- Born: 1996 (age 29–30) Hilo, Hawaii
- Known for: Visual art
- Movement: Contemporary art
- Website: https://kotaronukaga.com/en/artist/マイケル・リキオ・ミング・ヒー・ホー/

= Michael Rikio Ming Hee Ho =

American conceptual artist

Michael Rikio Ming Hee Ho (マイケル・リキオ・ミング・ヒー・ホー, born August 1, 1996) is an American conceptual artist.

== Early life ==
Ho was born in Hilo, Hawaii and grew up in Waimea, Hawaii County, Hawaii.

== Education ==
He graduated from UCLA School of the Arts and Architecture in 2018 and lives and works in Tokyo, Japan. Ho studied at University of California, Los Angeles with artists Barbara Kruger, Lari Pittman, Adrian Wong, Catherine Opie, and Adrian Saxe.

== Career ==
Ho is known for his text-based works that are reminiscent of Jenny Holzer and Lawrence Weiner. Ho’s work has been noted for its juxtaposition of text and image to introduce irony and deflate pictorial grandeur, drawing comparisons to Ed Ruscha.
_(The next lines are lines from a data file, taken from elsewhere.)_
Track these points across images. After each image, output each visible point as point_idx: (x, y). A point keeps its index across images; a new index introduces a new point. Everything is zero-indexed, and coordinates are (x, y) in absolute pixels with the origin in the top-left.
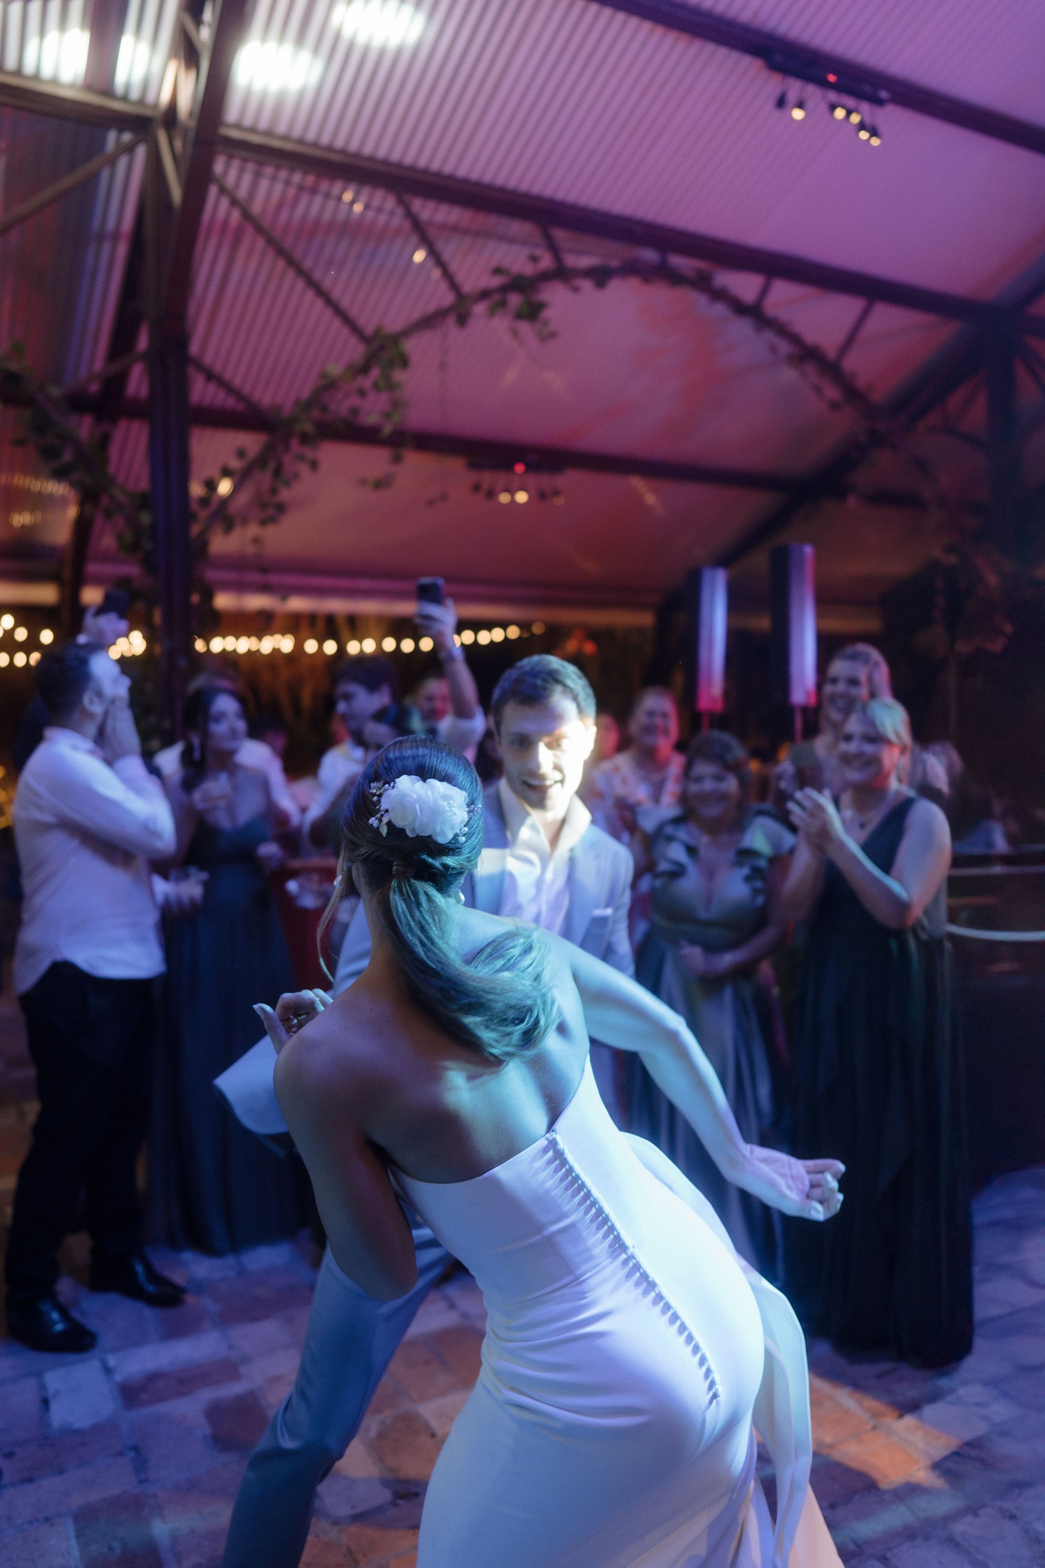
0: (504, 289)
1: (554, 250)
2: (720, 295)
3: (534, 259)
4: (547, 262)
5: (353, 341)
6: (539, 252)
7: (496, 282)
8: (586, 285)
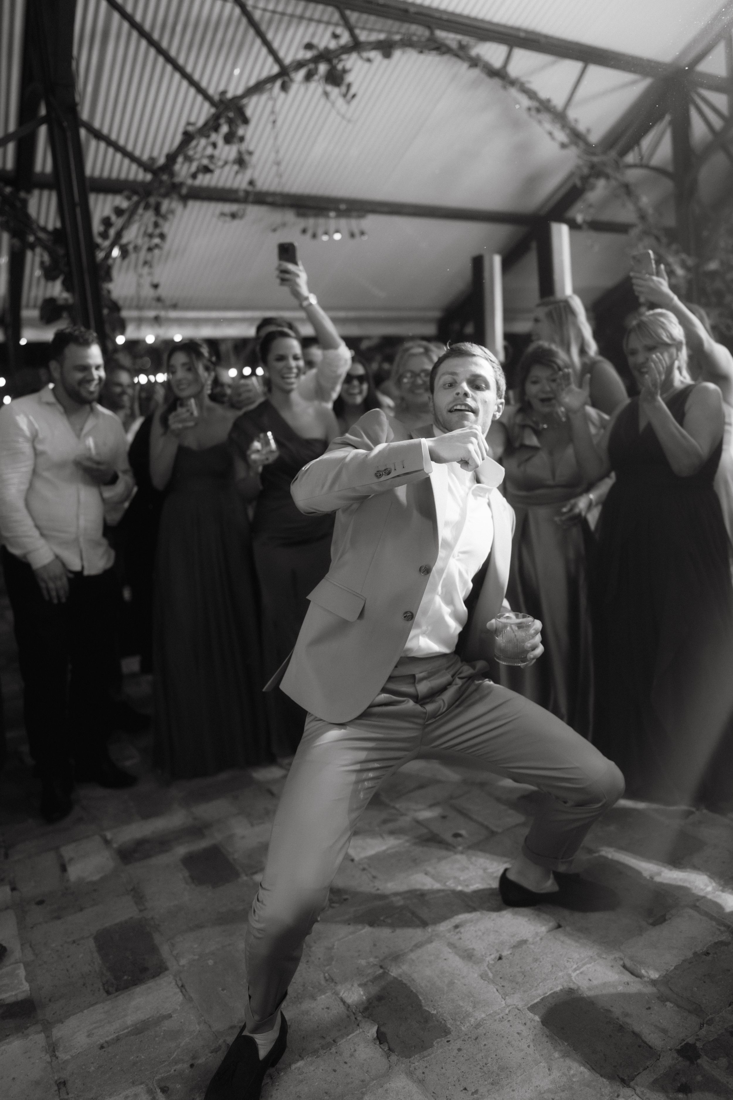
0: (317, 59)
1: (351, 30)
2: (475, 62)
3: (335, 36)
4: (345, 38)
5: (207, 105)
6: (339, 31)
7: (309, 55)
8: (375, 55)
In 2022, ARTnews, included Ho in their list for "30 artists under 35". Gallerist Pearl Lam shared with Artnet that Ho's "painting and sculptural practice semantically responds to capturing the tone of a post social-media generation and exploring the theme of internalized masochism and the way that this can be communicated linguistically." In 2024, he participated in a group exhibition curated by Esthella Provas at Kotaro Nukaga, alongside Stefan Brüggemann, Jose Dávila, Amadour, and Rirkrit Tiravanija.

His work has been exhibited in New York, Hong Kong, Tokyo, Los Angeles, and South Korea including at the Sezon Museum of Modern Art, Watarium Museum, Osaka Kansai International Art Festival, Tokyo Gendai, and Kotaro Nukaga.